TEXT EXTRACT:
┏━━

In points 1) and 2) we have already seen factors relating to the life of the group about the GvG and PvE aspects of the game. We have the chat or the roleplay too, but it does not stop there! Imagine in the guild house (your HQ) a small panel which displays the little ads when you click on it. Imagine that a player wishing to join the guild should come into your hall, into your guild house, and write (by clicking on a desk in the recruiting office) a text of application that any guild member can read. Now imagine that any new guild member could have access to quests in the hall requiring him to find the house of X or to go and sweep at Y, or even telling him to send a mail with a gift to at least three guild members (the NPC could sell gifts such as food). Imagine that officers could create different quests for new members in a window; they could give a title, write the quest objective (which the game would be unable to determine if it has been carried out: the player would automatically receive the award along with the quest) and then attach a reward to allow more RP flexibility. When in the guild house, a player could read a history of the last 10 guild ads or an officer could send a guild letter (a kind of announcement by mail) to any guild member. Finally, if the players’ house is an area reserved for the artistic expression of each member in terms of decoration, the public spaces of the village would be the object of a joint effort.
One last item should deserve to appear in this line: it is the practical management of the distribution of houses (even when guilds have 160 members). A village is not extensible by definition and must not become too big with the risk of boring players in case of a small number of members. Roommating is then an alternative that also promotes the integration of players among the group. This will be detailed below in point 4).

┗━━

STATED GOAL:
Please answer these questions about the guild house text:
1. How many of the most recent guild ads could a player read in the history kept in the guild house?
2. What alternative does the text offer to a village that cannot be extended?
3. In which point does the text say this alternative will be detailed?

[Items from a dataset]
┏━━

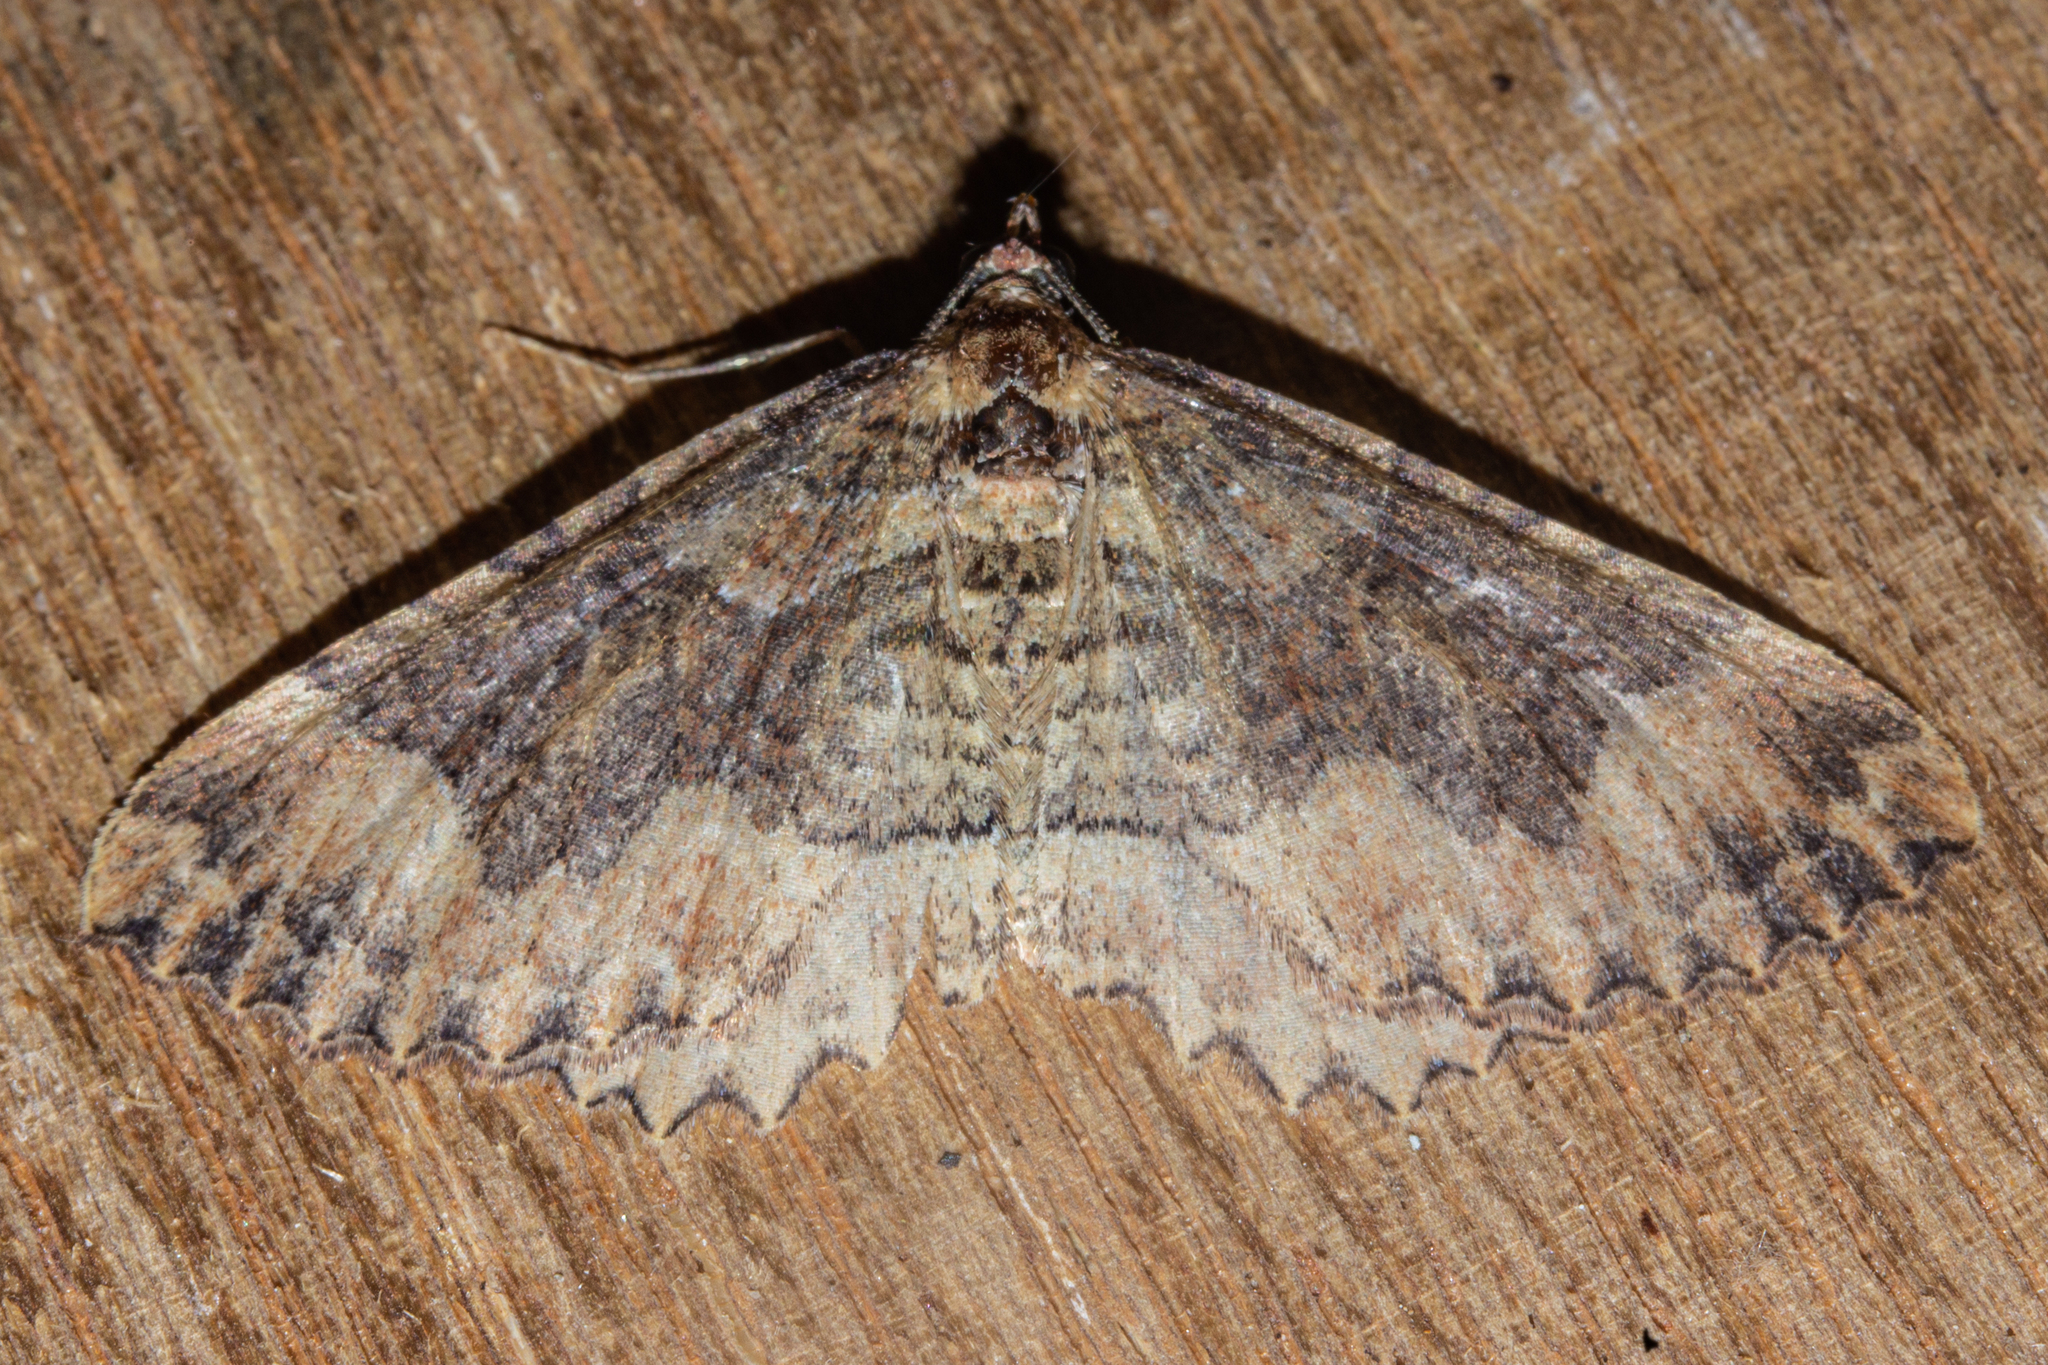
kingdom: Animalia
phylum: Arthropoda
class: Insecta
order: Lepidoptera
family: Geometridae
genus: Austrocidaria
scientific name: Austrocidaria cedrinodes
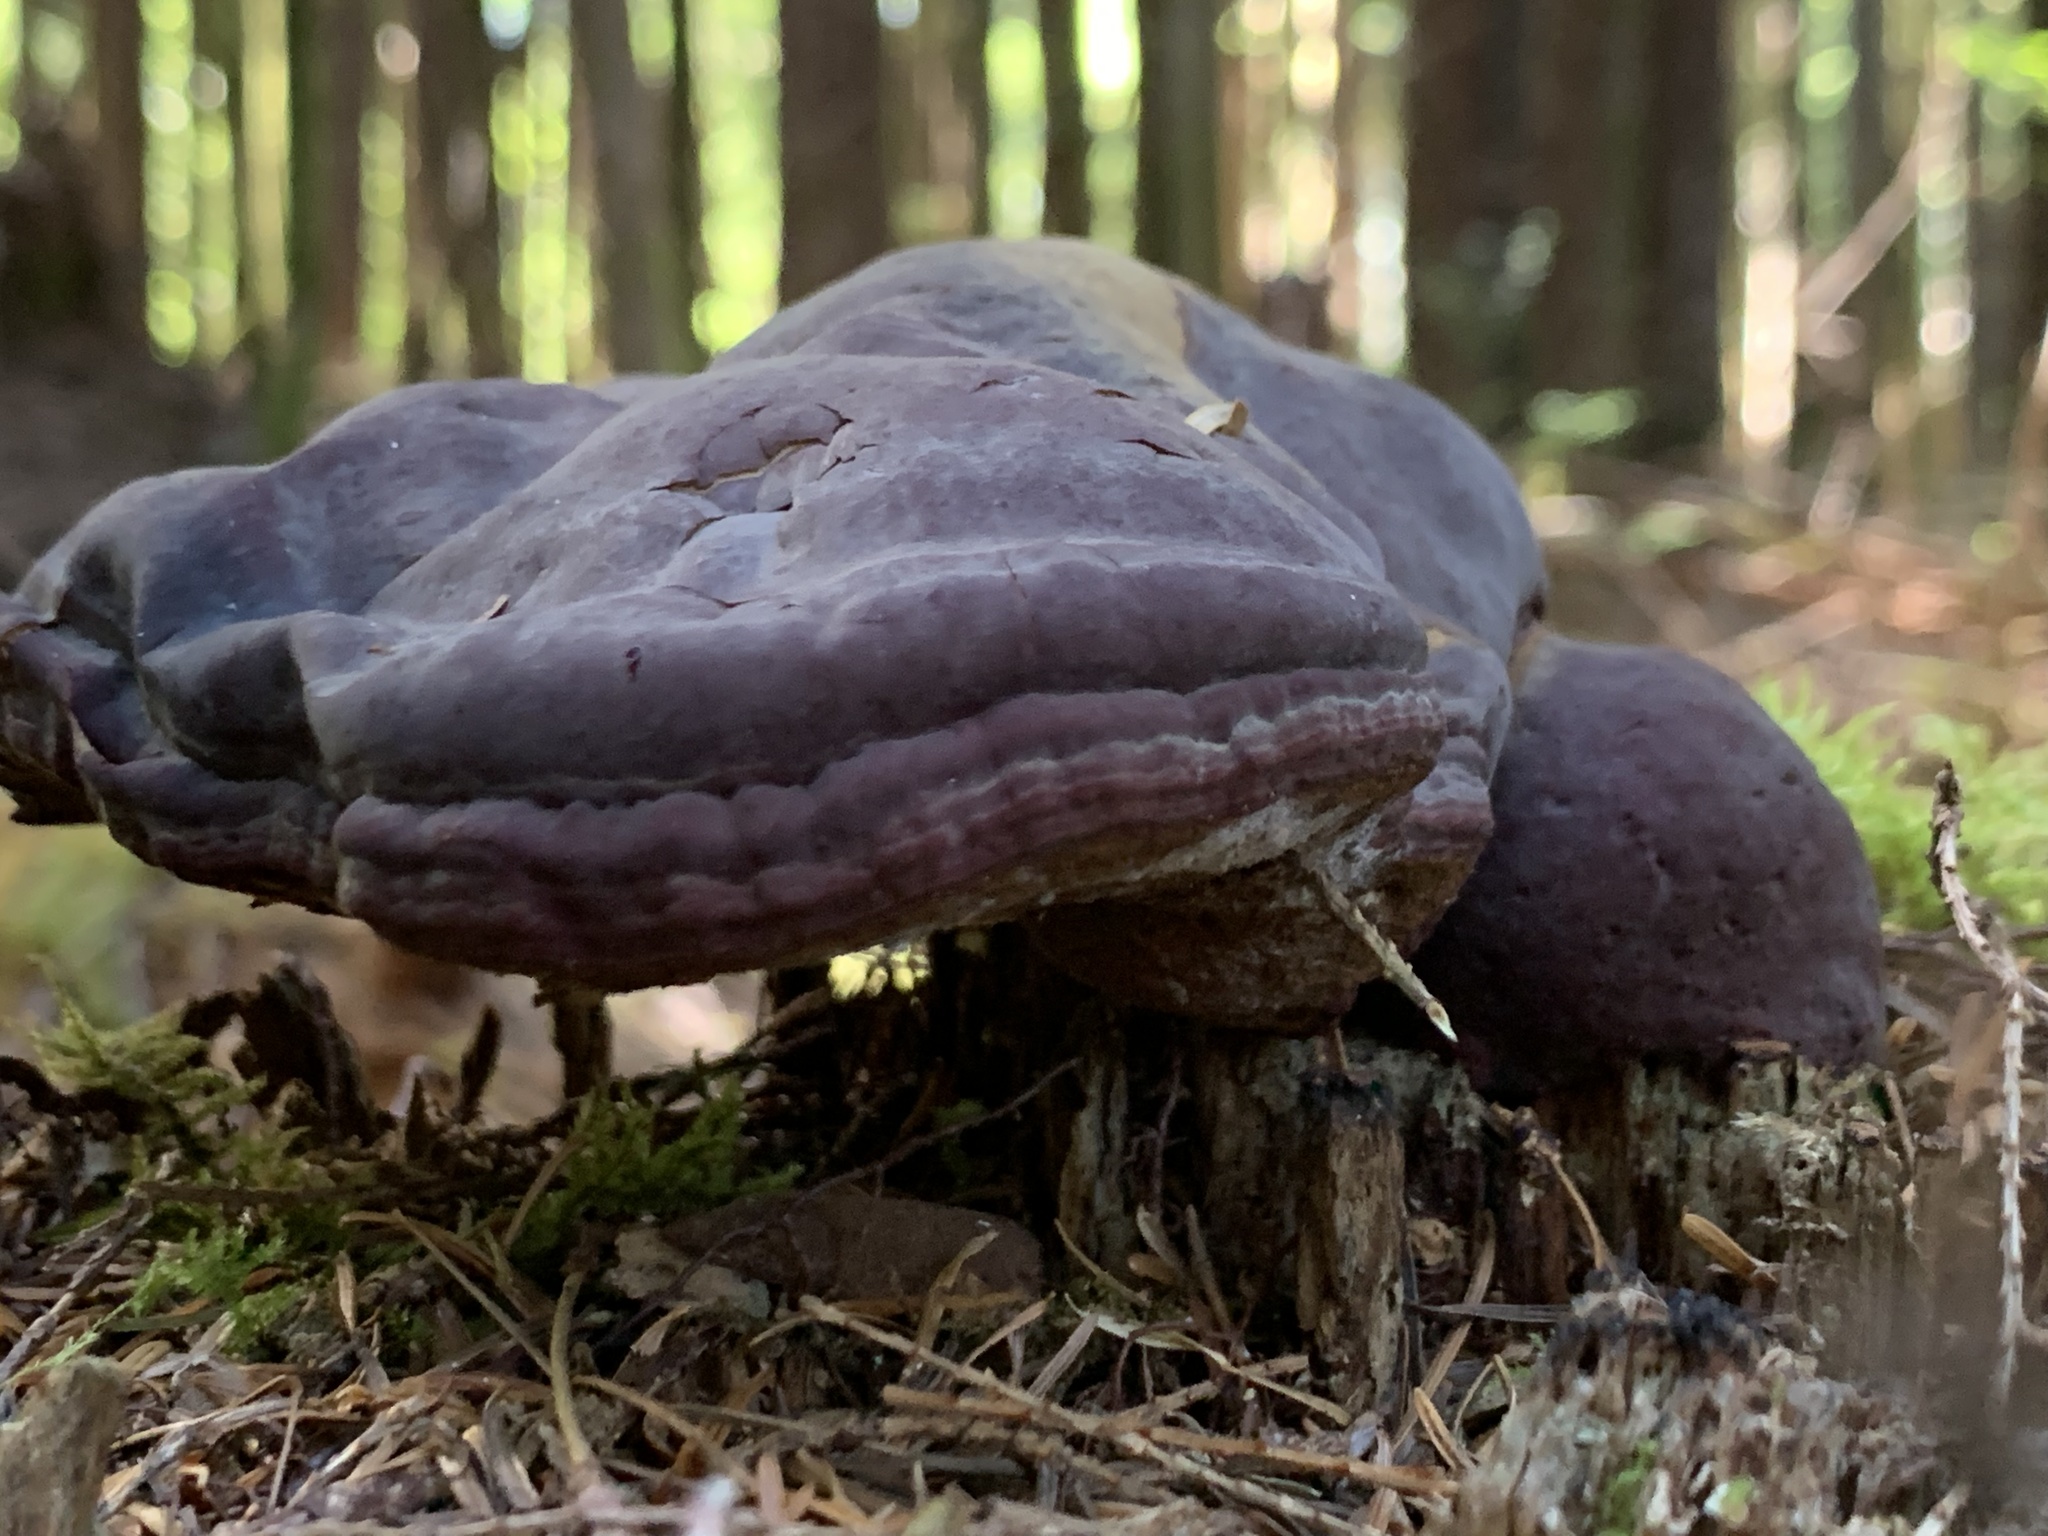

┗━━

WRITTEN REPLY:
1. The last 10 guild ads.
2. Roommating.
3. Point 4).